Considering the 1,800 Target stores nationwide carry as many as 20 Hampton Creek products each, this is no small or easy recall. Sources told Bloomberg that Hampton Creek's business with Target is worth about $5.5 million annually, so it also isn't a cheap decision for the retailer to have made.
Target is conducting the recall properly, but the root cause remains a big question. Products usually test positive for harmful bacteria before being pulled off shelves. Most of the time, mislabeling-related recalls happen when products contain ingredients that aren't usually used — like milk, nuts or flour coming into contact with a free-from item. Not to mention most recalls aren't isolated to a single store, or involve all diverse products from a single manufacturer. And manufacturers of recalled products don't usually issue such firm denials.

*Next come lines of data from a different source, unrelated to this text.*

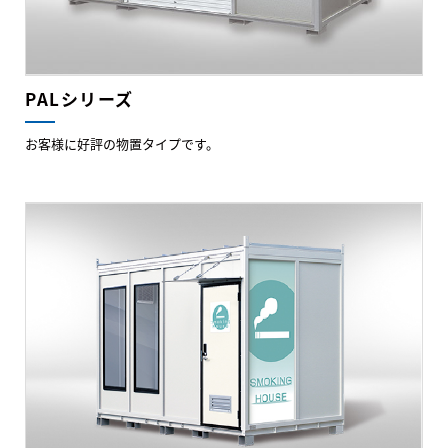
PALシリーズ
お客様に好評の物置タイプです。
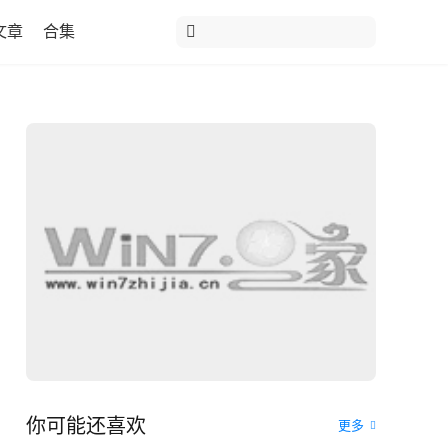
文章
合集
你可能还喜欢
更多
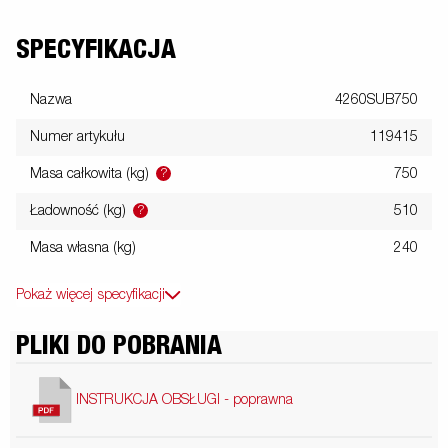
SPECYFIKACJA
Nazwa
4260SUB750
Numer artykułu
119415
?
Masa całkowita (kg)
750
?
Ładowność (kg)
510
Masa własna (kg)
240
Pokaż więcej specyfikacji
PLIKI DO POBRANIA
INSTRUKCJA OBSŁUGI - poprawna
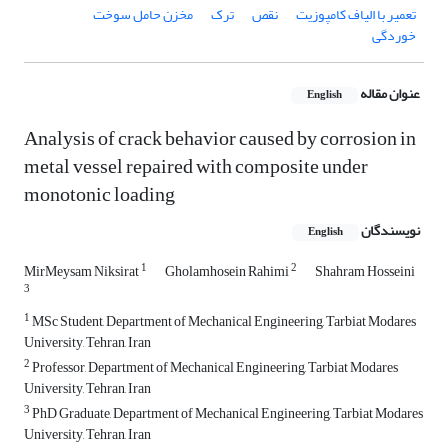
تعمیر با الیاف کامپوزیت
نقص
ترک
مخزن حامل سوخت
خوردگی
عنوان مقاله
English
Analysis of crack behavior caused by corrosion in
metal vessel repaired with composite under
monotonic loading
نویسندگان
English
1
2
MirMeysam Niksirat
Gholamhosein Rahimi
Shahram Hosseini
3
1
MSc Student, Department of Mechanical Engineering, Tarbiat Modares
University, Tehran, Iran
2
Professor, Department of Mechanical Engineering, Tarbiat Modares
University, Tehran, Iran
3
PhD Graduate, Department of Mechanical Engineering, Tarbiat Modares
University, Tehran, Iran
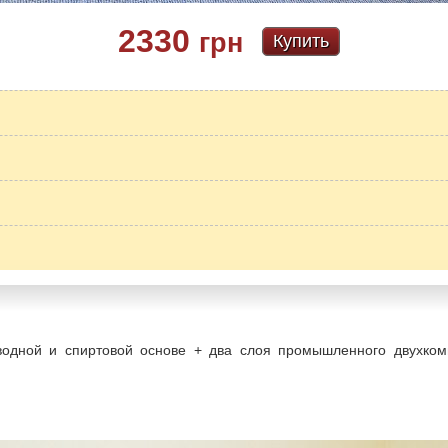
2330
грн
Купить
водной и спиртовой основе + два слоя промышленного двухкомп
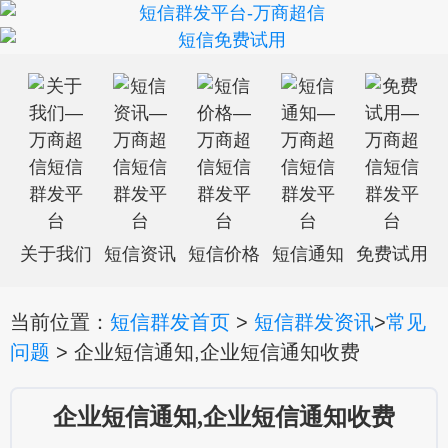
关于我们
短信资讯
短信价格
短信通知
免费试用
当前位置：
短信群发首页
>
短信群发资讯
>
常见
问题
> 企业短信通知,企业短信通知收费
企业短信通知,企业短信通知收费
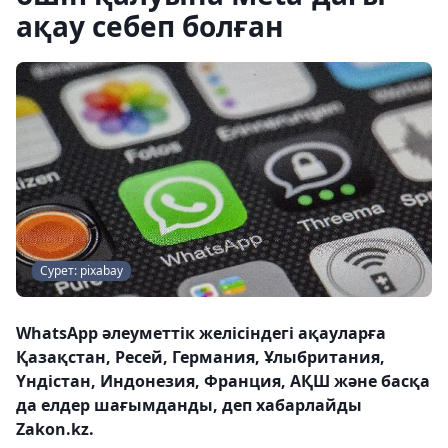
ақау себеп болған
Сурет: pixabay
WhatsApp әлеуметтік желісіндегі ақауларға
Қазақстан, Ресей, Германия, Ұлыбритания,
Үндістан, Индонезия, Франция, АҚШ және басқа
да елдер шағымданды, деп хабарлайды
Zakon.kz.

Hampton Creek has attracted widespread scrutiny for its business and manufacturing in the past, but food safety issues have not previously plagued the company. Last year, Hampton Creek issued a voluntary recall of cake mixes containing Native Forest coconut milk powder because the ingredient was found to contain salmonella in internal tests.
Considering that Target has been working hard to revamp its foundering grocery business, Hampton Creek may simply be a casualty of the retailer trying to change its image. The nationwide retailer has been trying to become a bigger player in the segment, and unveiled plans earlier this year for a "reimagined" 124,000-square foot store. It has more of a focus on what grocery customers want: an enhanced produce department, more grab-and-go and prepared meals, self-checkouts, a wine and beer shop and circular aisles in the center of the store. The first stores under this model are scheduled to open in Houston this summer, with 500 more planned by the end of 2019.

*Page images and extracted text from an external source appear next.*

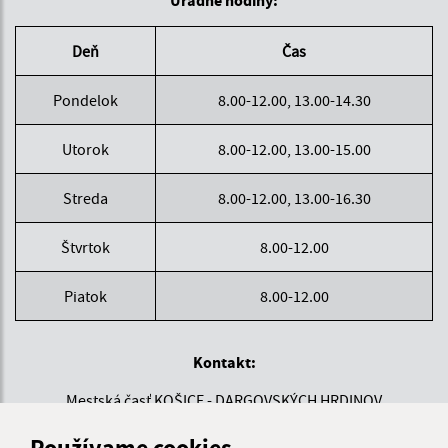
Deň
Čas
Pondelok
8.00-12.00, 13.00-14.30
Utorok
8.00-12.00, 13.00-15.00
Streda
8.00-12.00, 13.00-16.30
Štvrtok
8.00-12.00
Piatok
8.00-12.00
Kontakt:
Mestská časť KOŠICE - DARGOVSKÝCH HRDINOV
Povstania českého ľudu 1
Používame cookies
040 22 Košice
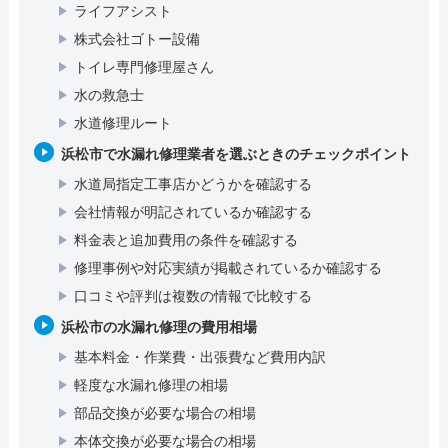
ライフアシスト
株式会社ゴトー設備
トイレ専門修理屋さん
水の救急士
水道修理ルート
浜松市で水漏れ修理業者を選ぶときのチェックポイント
水道局指定工事店かどうかを確認する
会社情報が明記されているか確認する
料金表と追加費用の条件を確認する
修理事例や対応実績が掲載されているか確認する
口コミや評判は複数の情報で比較する
浜松市の水漏れ修理の費用相場
基本料金・作業費・出張費など費用内訳
軽度な水漏れ修理の相場
部品交換が必要な場合の相場
本体交換が必要な場合の相場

By placing a premium on food safety, Target also may be working this angle to differentiate itself from other retailers. However, the Hampton Creek part of this plan may backfire. Considering the vegan spreads and snacks company has a loyal customer base that has already turned to social media to protest the recall, consumers may find another place to shop.
Hampton Creek has faced — and beat — a lot of adversity in its five years of doing business. Considering its track record thus far, it is likely to survive this scandal — potentially to Target's detriment.